Asthma-COPD overlap (ACO) involves patients with asthma-like characteristics who have been exposed to COPD risk factors and developed persistent airflow obstruction (PAO).1 These patients typically have more symptoms, lower quality of life, and a higher risk of exacerbations than COPD patients. According to the SEPAR consensus on ACO,2 diagnosis is made in patients ≥35 years old, with ≥10 pack-years smoking history, PAO, and either a current asthma diagnosis, a highly positive bronchodilator test, or elevated blood eosinophilia. In terms of treatment, ACO patients have a poorer response to inhaled corticosteroids than asthma patients, but monoclonal antibodies approved for asthma can also be used, although real-world data on benralizumab is limited.

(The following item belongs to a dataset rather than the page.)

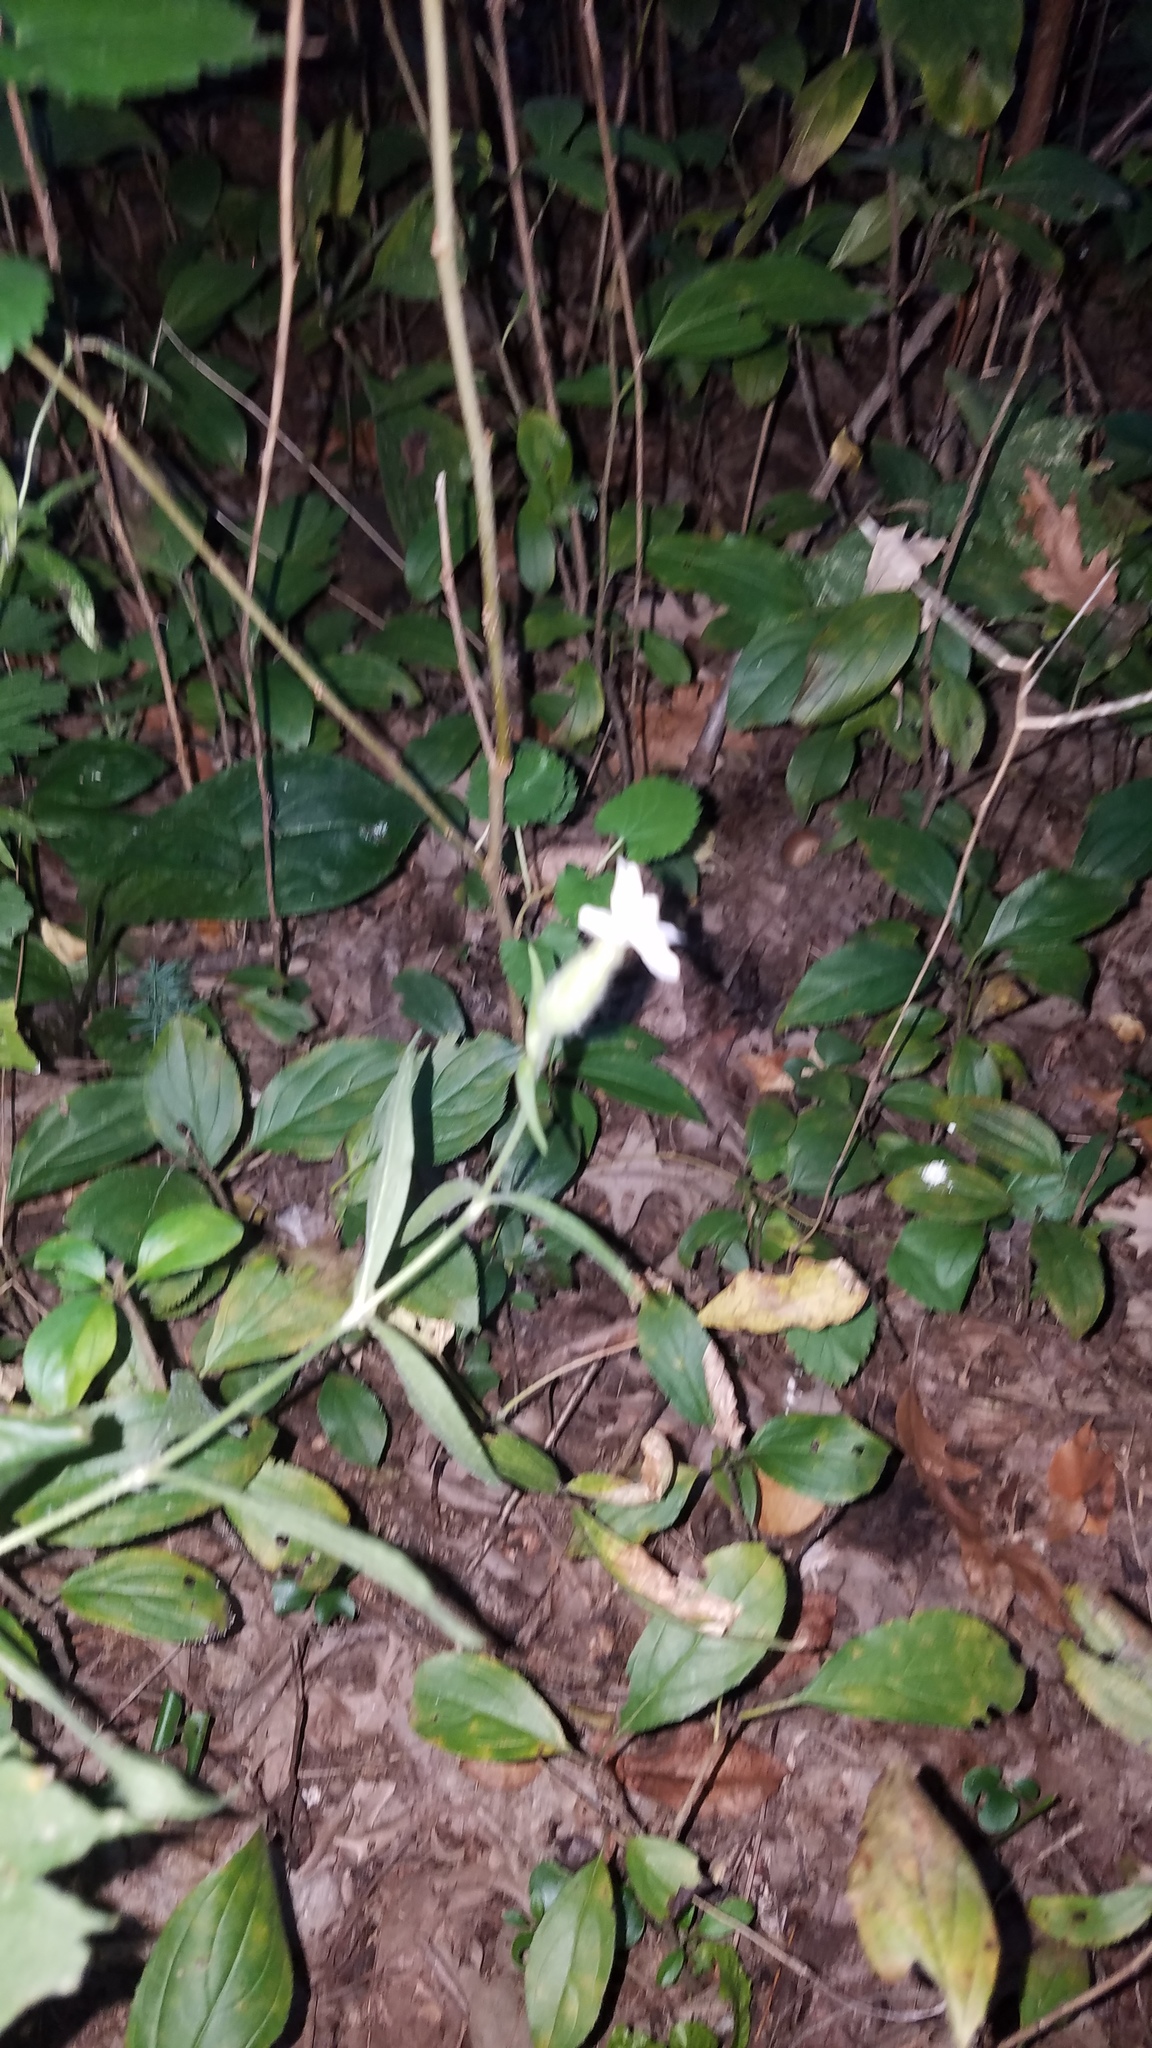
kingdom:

We present the case of a 54-year-old man ex-smoker with a 60 pack-year history, diagnosed with COPD and receiving triple inhalation therapy at a COPD clinic. He has undergone four surgeries for nasal polyposis, had PAO in all follow-ups, a positive skin test for dog and cat epithelia, and 6% blood eosinophilia (historically always above 460eosinophils/μl). He had dyspnea with mMRC grade 1, wheezing since age 30, 5–6 exacerbations per year in recent years treated with antibiotics and oral corticosteroids, including two hospitalizations in the last year. He was referred to our asthma clinic, where an obstructive spirometry with a negative bronchodilator test (FEV1/FVC: 45%, FEV1: 48%), FeNO 99ppb, IgE 259, and eosinophilia of 8.7% (700eosinophils/μl) were observed. He was diagnosed with ACO, inhalation therapy was adjusted, and due to persistent poor control, benralizumab treatment was initiated. Over the three years of follow-up after starting benralizumab, he reported significant clinical improvement (ACT 23), requiring only one course of antibiotics and oral corticosteroids. Additionally, his nasal polyposis improved, with no further surgeries needed. FeNO decreased to 24, and he still has PAO, but with an FEV1 >80%. See Fig. 1.

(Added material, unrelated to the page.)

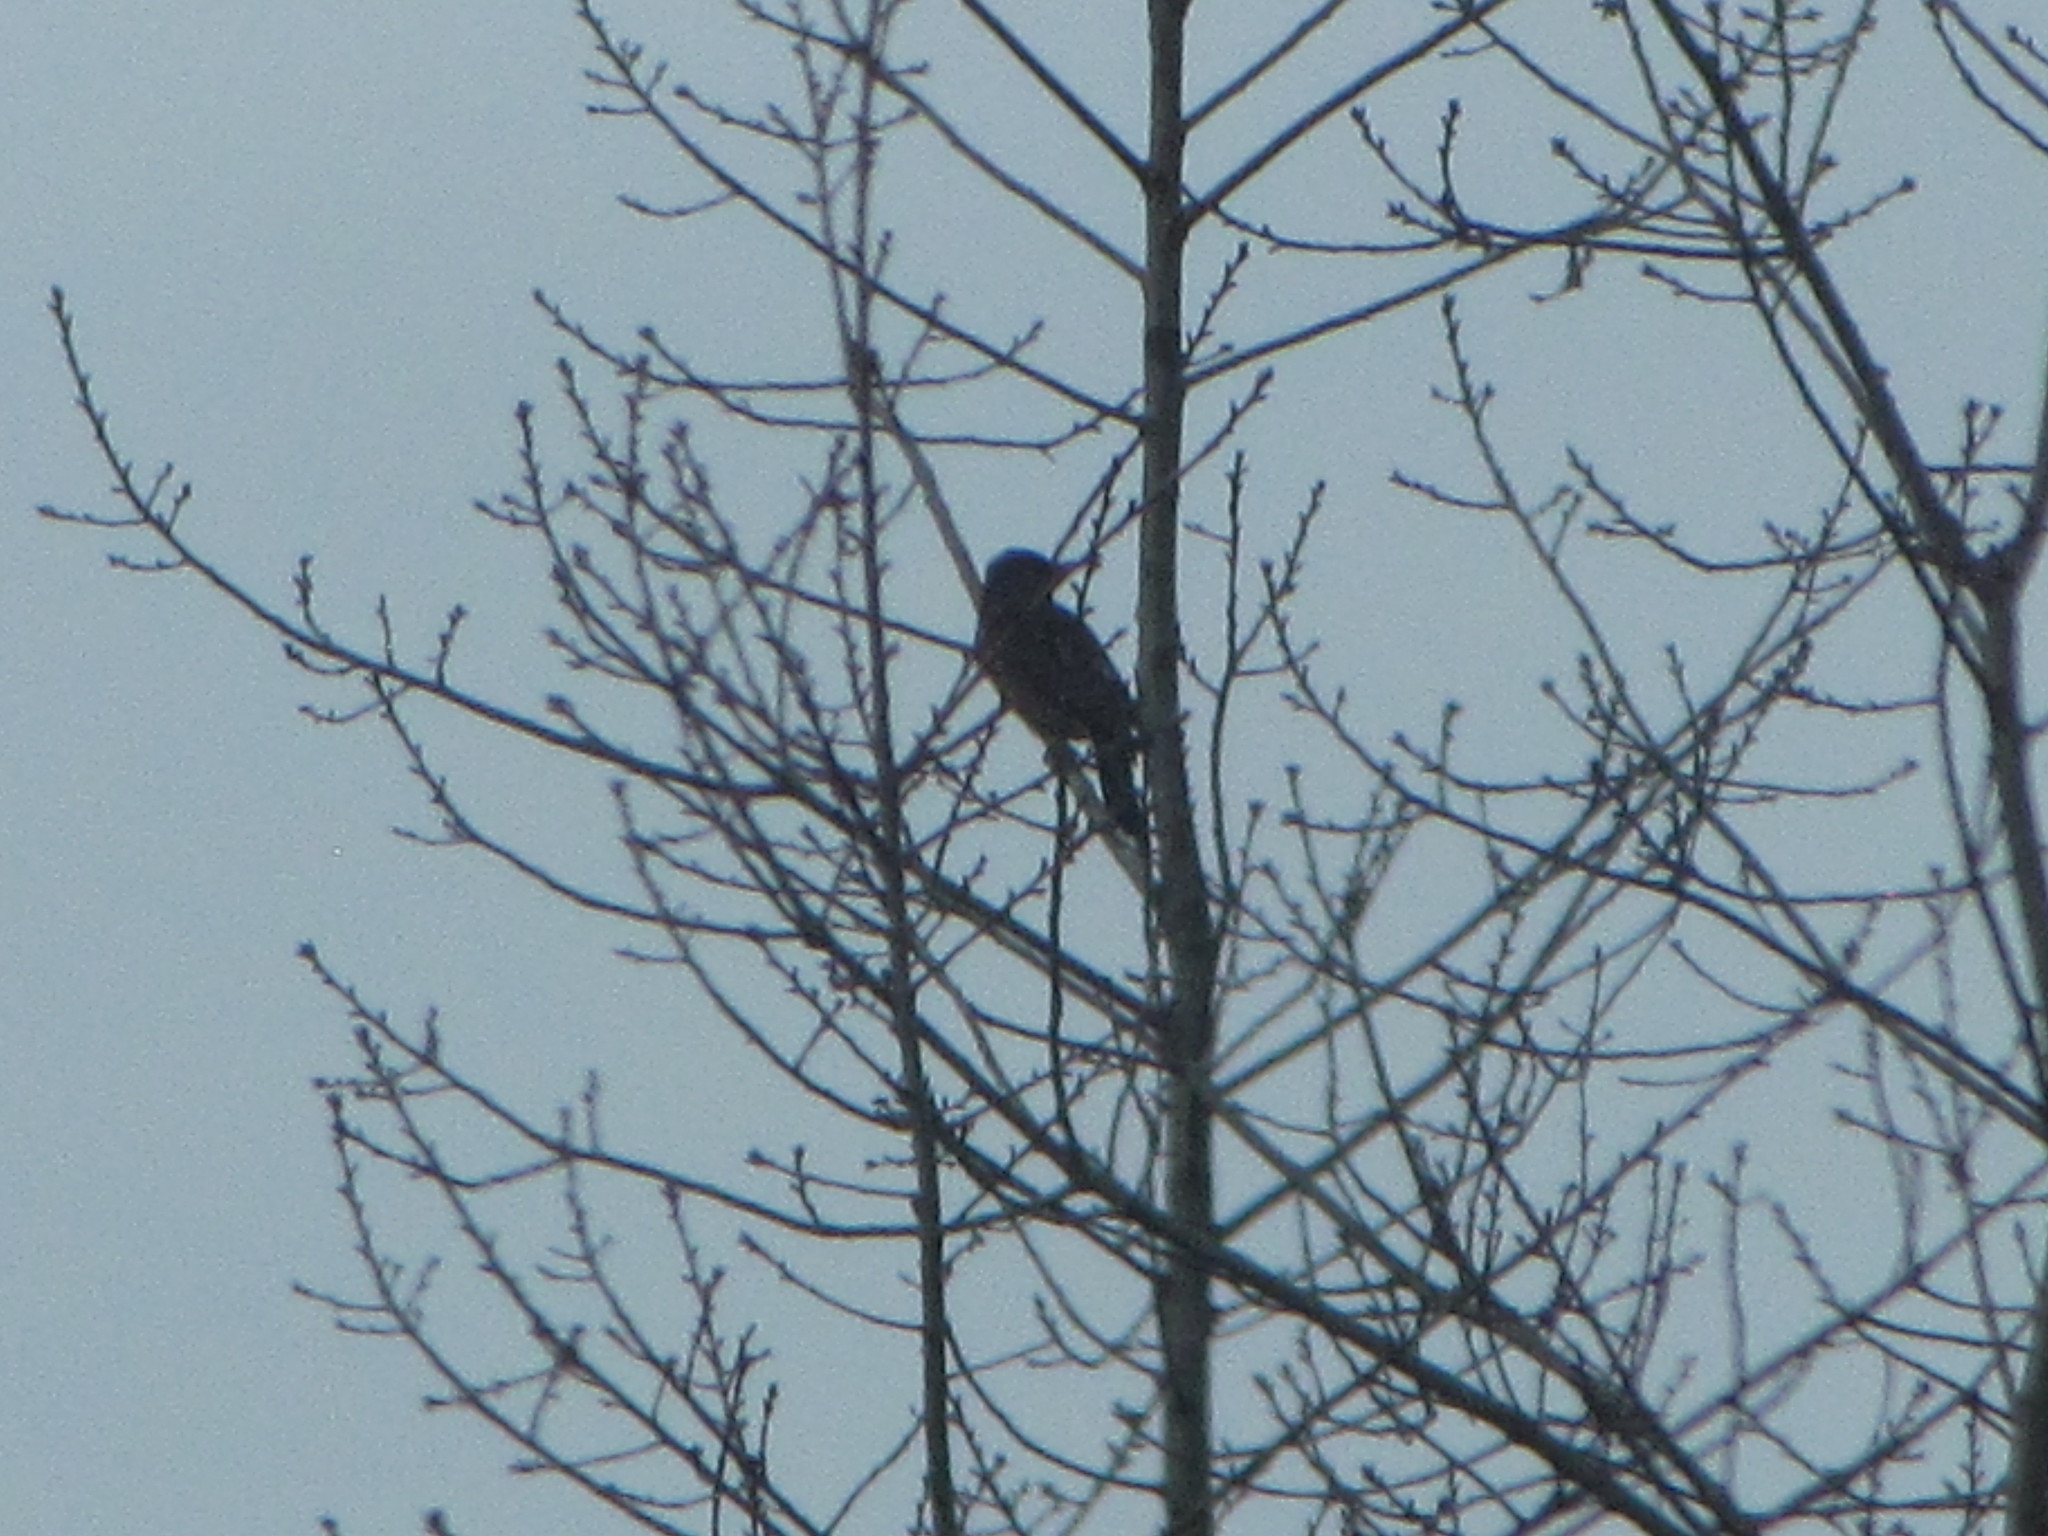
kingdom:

Given the clinical features consistent with asthma, recurrent nasal polyposis, frequent exacerbations despite appropriate treatment, and elevated T2 markers, along with COPD-related features such as a 60 pack-year smoking history and PAO, the patient was diagnosed with ACO according to the SEPAR consensus criteria.2 The lack of a standardized and universally accepted definition of ACO makes diagnosis complex, often leading to underdiagnosis. Furthermore, treatment options are limited as there are no specific biomarkers or standardized therapies. Clinical trials for biologic drugs in severe asthma excluded smokers, while COPD trials excluded patients with asthma features, leaving ACO patients unrepresented. This has resulted in ACO patients being less likely to receive biologics compared to those with severe asthma. Thus, real-world studies on the use of biologics in ACO are essential, though currently limited. The main real-world studies in ACO3,4 focused on omalizumab, mepolizumab, reslizumab, and dupilumab. A recent study with benralizumab,5 using insurance database records in the US, lacked clinical or spirometric criteria, introducing potential selection bias. Nevertheless, all real-world studies confirm biologics’ effectiveness in ACO. This case highlights the clinical improvement and remarkable lung function response with benralizumab, emphasizing the need for accurate diagnosis and specific precision medicine treatments.
Conflict of InterestsThe authors state that they have no conflict of interests.